1) VSWR in the band means the worst case found anywhere in the band, usually at the band edges. Within this range, the VSWR will be less than the maximum (dropping to or close to 1:1); and,

VSWR is primarily important for solid state equipment and amplifiers with VSWR protection circuitry. VSWR curves are usually not symmetrical. They can rise faster on one end of the band than the other and can have more than one low portion. Two typical curves are as follows:

1. Gain is achieved by redistributing the available energy in a preferred direction at the expense of other directions. It is usually measured at the point of most energy in the preferred lobe of an antenna. Gain is expressed in a relative term, "dB something", where "something" is the important reference (what it is compared to). Horizontal antennas are specified in two ways:

Gain @ 74’ is given in dBi at the computed gain of the antenna at a height of 74’ (over average, real ground), compared to the theoretical isotropic source (reference). This dBi figure will be familiar to those who do computer modeling and is numerically much larger than the "apples to apples" dBd comparison, by roughly 7-7.5dB. This comes from two places. One is from the difference between the theoretical isotropic source in free space to a dipole in free space, which accounts for 2.14dB (the pattern is changed from a sphere in free space to a figure 8, which indicates how the energy is redistributed). The second is from "ground reflection gain," which is the enhancement for a horizontal antenna (none for verticals) installed above real ground, due to the effect of the ground. Values for ground reflection gain on horizontal antennas depend on the height in wavelengths above ground and average 4.5-5.8dB. If 2.14 (isotropic source) and 5.9 (maximum ground reflection gain) are subtracted from the dBi figure, one will arrive at approximately the dBd "apples to apples" number.

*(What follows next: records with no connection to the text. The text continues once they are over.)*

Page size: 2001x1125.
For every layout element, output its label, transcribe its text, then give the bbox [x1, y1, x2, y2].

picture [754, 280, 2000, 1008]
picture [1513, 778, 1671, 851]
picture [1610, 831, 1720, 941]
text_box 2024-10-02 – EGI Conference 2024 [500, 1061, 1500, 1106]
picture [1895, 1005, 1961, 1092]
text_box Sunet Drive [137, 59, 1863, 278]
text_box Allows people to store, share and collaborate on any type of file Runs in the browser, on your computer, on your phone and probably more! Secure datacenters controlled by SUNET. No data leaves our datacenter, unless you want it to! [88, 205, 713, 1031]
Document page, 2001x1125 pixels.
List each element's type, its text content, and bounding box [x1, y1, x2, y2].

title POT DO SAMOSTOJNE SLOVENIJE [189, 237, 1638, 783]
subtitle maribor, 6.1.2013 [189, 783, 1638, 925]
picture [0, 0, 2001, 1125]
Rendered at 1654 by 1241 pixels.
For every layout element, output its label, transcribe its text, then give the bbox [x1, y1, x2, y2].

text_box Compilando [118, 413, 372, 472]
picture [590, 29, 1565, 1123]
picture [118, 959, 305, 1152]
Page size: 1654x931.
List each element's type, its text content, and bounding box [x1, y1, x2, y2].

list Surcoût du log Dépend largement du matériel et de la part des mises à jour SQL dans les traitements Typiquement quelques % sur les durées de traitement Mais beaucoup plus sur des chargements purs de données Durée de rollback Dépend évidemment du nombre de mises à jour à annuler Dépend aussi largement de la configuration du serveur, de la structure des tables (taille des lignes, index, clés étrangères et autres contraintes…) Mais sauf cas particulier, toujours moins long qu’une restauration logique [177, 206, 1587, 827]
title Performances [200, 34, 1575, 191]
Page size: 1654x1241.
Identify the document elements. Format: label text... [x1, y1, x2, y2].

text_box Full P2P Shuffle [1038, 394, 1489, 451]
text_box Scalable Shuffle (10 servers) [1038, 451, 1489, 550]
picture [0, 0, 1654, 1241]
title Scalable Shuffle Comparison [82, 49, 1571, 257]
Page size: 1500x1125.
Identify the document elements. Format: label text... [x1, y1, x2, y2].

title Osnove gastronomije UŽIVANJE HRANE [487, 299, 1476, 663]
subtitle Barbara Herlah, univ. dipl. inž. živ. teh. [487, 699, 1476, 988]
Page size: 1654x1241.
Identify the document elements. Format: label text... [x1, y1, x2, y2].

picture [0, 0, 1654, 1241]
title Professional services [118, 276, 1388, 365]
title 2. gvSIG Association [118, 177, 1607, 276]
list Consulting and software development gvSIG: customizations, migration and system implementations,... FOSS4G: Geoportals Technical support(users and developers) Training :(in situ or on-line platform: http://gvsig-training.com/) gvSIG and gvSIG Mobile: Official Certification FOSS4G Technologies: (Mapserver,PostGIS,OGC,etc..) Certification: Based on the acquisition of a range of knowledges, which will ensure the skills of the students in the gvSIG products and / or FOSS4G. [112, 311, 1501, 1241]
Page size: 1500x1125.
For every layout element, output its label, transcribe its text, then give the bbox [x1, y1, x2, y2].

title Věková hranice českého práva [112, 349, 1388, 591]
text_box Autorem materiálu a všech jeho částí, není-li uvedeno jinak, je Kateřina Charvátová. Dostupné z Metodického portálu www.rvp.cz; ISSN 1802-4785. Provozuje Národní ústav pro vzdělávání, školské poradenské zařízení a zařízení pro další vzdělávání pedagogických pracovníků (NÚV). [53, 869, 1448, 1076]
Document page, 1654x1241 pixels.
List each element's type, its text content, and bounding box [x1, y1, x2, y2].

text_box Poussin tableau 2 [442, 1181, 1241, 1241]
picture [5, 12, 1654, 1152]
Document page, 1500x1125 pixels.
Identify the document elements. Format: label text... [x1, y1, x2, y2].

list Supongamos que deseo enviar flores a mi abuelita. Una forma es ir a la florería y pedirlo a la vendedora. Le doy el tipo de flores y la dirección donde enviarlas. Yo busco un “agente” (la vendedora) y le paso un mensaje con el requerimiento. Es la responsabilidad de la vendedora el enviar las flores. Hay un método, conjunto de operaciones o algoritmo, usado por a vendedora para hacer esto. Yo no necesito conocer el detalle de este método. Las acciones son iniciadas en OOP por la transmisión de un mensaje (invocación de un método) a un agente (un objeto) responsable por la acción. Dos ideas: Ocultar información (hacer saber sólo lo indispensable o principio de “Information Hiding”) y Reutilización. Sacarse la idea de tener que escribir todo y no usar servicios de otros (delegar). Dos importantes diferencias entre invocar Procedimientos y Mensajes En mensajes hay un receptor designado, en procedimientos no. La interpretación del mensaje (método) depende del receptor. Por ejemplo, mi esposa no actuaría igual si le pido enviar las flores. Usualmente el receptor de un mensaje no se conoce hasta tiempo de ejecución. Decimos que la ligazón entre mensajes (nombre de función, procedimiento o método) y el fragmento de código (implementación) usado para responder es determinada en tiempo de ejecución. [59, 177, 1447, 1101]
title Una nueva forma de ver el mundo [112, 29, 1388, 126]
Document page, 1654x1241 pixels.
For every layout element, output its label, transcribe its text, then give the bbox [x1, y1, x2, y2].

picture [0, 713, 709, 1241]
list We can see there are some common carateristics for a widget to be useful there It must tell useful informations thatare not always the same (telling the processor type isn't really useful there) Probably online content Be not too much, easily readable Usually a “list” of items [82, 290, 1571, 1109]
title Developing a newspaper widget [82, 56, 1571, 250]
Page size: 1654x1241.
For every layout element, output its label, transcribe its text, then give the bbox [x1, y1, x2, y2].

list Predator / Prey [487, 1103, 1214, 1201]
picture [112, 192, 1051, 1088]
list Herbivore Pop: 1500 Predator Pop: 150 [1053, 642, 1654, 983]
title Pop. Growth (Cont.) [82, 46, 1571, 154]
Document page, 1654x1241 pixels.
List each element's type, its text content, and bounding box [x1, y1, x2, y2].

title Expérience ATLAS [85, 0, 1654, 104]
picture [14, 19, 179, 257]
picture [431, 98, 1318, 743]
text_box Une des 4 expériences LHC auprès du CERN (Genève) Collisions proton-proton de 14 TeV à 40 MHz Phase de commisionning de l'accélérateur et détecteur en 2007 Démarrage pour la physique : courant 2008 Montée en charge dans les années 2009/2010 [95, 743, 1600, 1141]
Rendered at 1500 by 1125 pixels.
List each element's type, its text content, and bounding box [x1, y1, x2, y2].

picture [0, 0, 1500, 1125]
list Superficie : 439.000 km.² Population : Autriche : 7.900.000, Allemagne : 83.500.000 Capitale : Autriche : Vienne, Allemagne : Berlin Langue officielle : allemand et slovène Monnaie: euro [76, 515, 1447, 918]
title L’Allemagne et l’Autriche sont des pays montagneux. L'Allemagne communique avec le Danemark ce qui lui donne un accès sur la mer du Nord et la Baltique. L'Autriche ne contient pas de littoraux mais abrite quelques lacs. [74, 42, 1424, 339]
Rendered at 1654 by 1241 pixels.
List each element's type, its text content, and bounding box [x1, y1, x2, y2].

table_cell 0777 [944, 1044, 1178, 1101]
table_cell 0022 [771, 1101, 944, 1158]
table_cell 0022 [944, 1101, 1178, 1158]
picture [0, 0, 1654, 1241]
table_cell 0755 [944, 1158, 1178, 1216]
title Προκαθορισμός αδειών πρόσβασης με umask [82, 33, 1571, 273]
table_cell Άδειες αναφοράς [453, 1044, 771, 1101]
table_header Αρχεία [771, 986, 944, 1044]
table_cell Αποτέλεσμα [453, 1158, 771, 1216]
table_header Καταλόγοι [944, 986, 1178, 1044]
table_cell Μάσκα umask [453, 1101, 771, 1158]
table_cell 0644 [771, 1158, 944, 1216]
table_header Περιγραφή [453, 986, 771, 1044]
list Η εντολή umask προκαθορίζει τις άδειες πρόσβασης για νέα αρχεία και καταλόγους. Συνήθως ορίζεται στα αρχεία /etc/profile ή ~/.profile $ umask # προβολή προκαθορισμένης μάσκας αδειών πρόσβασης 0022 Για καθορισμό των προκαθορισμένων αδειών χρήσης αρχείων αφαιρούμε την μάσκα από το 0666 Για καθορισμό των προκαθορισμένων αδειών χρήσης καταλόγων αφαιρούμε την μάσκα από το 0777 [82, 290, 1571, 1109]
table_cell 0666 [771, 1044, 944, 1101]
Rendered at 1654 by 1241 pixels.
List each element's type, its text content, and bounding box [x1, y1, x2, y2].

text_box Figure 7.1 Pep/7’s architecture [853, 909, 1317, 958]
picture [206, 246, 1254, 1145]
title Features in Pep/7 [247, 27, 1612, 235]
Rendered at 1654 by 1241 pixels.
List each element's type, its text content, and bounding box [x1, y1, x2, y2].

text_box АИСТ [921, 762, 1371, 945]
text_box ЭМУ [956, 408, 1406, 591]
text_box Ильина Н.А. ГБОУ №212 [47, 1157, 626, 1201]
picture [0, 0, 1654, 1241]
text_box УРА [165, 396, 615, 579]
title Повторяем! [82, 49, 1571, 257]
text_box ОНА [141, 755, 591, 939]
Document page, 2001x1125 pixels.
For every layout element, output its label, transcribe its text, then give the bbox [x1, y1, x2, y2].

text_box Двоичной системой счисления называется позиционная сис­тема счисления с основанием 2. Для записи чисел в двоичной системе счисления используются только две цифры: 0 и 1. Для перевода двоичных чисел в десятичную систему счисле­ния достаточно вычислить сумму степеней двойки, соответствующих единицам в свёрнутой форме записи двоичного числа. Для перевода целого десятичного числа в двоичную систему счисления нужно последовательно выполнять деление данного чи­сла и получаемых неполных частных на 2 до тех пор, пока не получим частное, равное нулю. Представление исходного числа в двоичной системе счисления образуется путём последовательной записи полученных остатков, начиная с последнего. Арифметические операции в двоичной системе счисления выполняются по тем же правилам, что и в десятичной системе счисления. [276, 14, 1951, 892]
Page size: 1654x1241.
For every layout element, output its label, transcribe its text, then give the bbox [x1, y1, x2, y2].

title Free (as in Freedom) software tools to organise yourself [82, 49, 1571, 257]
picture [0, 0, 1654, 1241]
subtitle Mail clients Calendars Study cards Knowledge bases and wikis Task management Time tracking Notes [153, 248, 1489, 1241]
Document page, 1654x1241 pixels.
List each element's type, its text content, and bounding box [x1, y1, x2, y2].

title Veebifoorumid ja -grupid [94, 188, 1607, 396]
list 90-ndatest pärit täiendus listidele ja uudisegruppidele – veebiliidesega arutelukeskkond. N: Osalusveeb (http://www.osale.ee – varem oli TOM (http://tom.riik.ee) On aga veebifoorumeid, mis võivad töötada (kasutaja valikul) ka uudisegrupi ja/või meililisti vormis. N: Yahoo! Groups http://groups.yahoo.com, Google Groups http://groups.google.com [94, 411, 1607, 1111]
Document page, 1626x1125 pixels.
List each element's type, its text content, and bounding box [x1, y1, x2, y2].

2. Net Gain is given in dBd as compared to the full size, resonant reference dipole at the same height, in the same location. This is the "apples to apples" comparison and is labeled, "NET GAIN." Computations are performed using state of the art modeling software: NEC-4, EZNEC, AO, YO and are validated using consultants. Force 12 does not use traps, so there are no assumptions needed about possible Q of the traps (coils) and associated losses.

3. F/B Ratio is the peak (minimum) difference between the forward and reward pattern. A high F/B at a single point (180 degrees to the rear) does not necessarily means the antenna has good rejection to the sides and rear quadrants (F/R). Force 12 antennas have excellent F/R.

4. VSWR (max) is the highest value (usually at the band edges) for a typical installation through an RF choke or 1:1 balun. Within the band, the VSWR will usually approach 1:1. The actual VSWR measured might be lower than these values, because coax has a small amount of loss and this acts to smooth out the VSWR curve. If the frequency of the lowest VSWR shifts with a change in coax length, the balun or RF choke is not effective. Proximity to other antennas or other objects (i.e. roof and ground), can change these values.